The study was published in the Journal of Experimental Medicine (JEM) in an article titled, “TLR9 ligand sequestration by chemokine CXCL4 negatively affects central B cell tolerance.”

“Central B cell tolerance is believed to be regulated by B cell receptor signaling induced by the recognition of self-antigens in immature B cells,” the researchers wrote. “Using humanized mice with defective MyD88, TLR7, or TLR9 expression, we demonstrate that TLR9/MYD88 are required for central B cell tolerance and the removal of developing autoreactive clones. We also show that CXCL4, a chemokine involved in systemic sclerosis (SSc), abrogates TLR9 function in B cells by sequestering TLR9 ligands away from the endosomal compartments where this receptor resides.”

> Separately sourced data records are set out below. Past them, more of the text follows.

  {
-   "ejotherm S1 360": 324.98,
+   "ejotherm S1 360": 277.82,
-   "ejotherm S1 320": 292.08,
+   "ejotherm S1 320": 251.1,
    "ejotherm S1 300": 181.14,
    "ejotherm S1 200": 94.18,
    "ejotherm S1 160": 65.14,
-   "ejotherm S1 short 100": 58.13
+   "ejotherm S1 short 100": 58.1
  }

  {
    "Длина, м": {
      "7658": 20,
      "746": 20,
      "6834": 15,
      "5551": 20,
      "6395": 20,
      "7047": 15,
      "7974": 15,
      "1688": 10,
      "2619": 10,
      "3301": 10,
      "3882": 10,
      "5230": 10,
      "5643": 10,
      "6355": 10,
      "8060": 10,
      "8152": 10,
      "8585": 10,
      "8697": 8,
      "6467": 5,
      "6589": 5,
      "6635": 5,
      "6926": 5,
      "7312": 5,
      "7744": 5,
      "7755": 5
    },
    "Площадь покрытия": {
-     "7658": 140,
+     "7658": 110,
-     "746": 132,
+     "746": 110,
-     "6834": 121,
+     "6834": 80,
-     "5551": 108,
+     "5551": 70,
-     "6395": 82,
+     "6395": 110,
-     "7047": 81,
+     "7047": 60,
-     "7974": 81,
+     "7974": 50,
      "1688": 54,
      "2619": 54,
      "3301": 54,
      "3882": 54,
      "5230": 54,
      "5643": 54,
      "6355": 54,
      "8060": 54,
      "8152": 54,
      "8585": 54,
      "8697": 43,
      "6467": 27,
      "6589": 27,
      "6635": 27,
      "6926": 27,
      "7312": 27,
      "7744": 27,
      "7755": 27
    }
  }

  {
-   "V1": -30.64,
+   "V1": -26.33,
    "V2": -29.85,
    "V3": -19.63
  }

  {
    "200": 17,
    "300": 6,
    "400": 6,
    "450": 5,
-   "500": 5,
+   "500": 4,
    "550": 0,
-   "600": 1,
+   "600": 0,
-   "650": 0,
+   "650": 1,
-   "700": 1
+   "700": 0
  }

The research teams led by Eric Meffre, PhD, who was an associate professor at Yale University School of Medicine and is now a professor at Stanford University School of Medicine, and Franck J. Barrat, PhD, the Michael R. Bloomberg chair in autoimmune diseases at the Hospital for Special Surgery in New York report that central tolerance also depends on a receptor called TLR9. This receptor is located inside B cells in compartments known as late endosomes and is activated by binding to fragments of DNA.

They discovered that depleting TLR9 impairs central tolerance and causes mice to produce increased numbers of self-reactive B cells and antibodies.

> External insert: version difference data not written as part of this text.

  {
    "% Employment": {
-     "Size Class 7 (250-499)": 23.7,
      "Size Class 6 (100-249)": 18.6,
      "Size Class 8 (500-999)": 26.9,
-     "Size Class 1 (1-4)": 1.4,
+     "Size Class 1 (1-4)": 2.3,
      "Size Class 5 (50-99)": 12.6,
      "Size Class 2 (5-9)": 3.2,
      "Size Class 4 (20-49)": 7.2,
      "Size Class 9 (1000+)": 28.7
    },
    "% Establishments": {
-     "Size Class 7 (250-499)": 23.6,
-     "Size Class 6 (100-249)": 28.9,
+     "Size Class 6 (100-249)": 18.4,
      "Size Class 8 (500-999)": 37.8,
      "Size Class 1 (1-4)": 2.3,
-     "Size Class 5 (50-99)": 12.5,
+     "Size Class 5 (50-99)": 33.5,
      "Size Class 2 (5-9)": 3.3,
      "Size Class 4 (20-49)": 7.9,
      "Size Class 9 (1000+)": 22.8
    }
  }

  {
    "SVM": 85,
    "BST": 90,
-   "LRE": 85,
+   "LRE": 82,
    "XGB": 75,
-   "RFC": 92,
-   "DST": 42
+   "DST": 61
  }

The researchers determined that this reduction in TLR9 activity is due to a protein called CXCL4, which, like TLR9, can bind to DNA fragments. CXCL4 levels are elevated in patients with systemic sclerosis and lupus, and the researchers found that, when it binds to DNA fragments, CXCL4 prevents them from being delivered to late endosomes, where they would normally be able to activate TLR9 and induce B cell tolerance.

“Our data challenge the current paradigm that BCR signaling alone is responsible for the deletion of self-reactive B cells in the bone marrow, since we demonstrate that TLR9 signaling plays an essential role in the establishment of central B cell tolerance,” said Meffre. “Correcting defective TLR9 function in B cells from patients with systemic sclerosis and perhaps other autoimmune diseases, potentially by neutralizing CXCL4, may represent a novel therapeutic strategy to restore B cell tolerance.”